_WHAT YOU ARE ASKED TO DO_
Turn the text lines from the data below into a Markdown table with two columns, Row and Text, numbering each line and skipping blank ones. Leave the pictures out.

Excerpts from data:
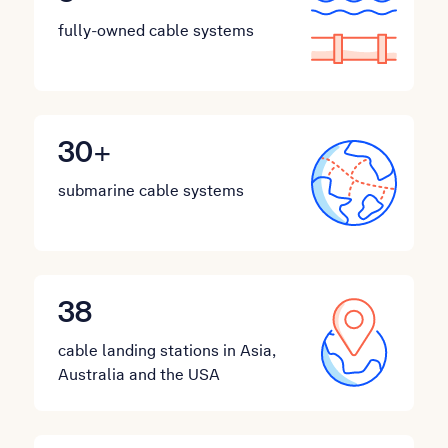
fully-owned cable systems
30
+
submarine cable systems
38
cable landing stations in Asia,
Australia and the USA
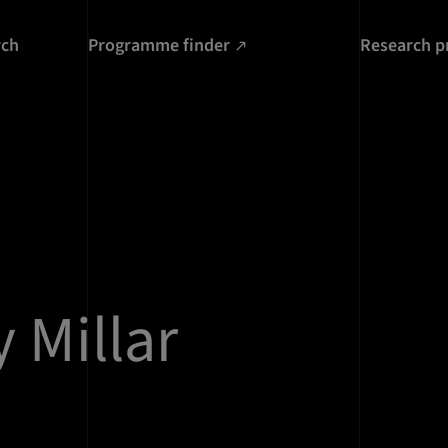
rch
Programme finder
Research p
 Millar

_SOLUTION_
| Row | Text |
|---|---|
| 1 | fully-owned cable systems |
| 2 | 30 |
| 3 | + |
| 4 | submarine cable systems |
| 5 | 38 |
| 6 | cable landing stations in Asia, |
| 7 | Australia and the USA |
| 8 | rch |
| 9 | Programme finder |
| 10 | Research p |
| 11 |  Millar |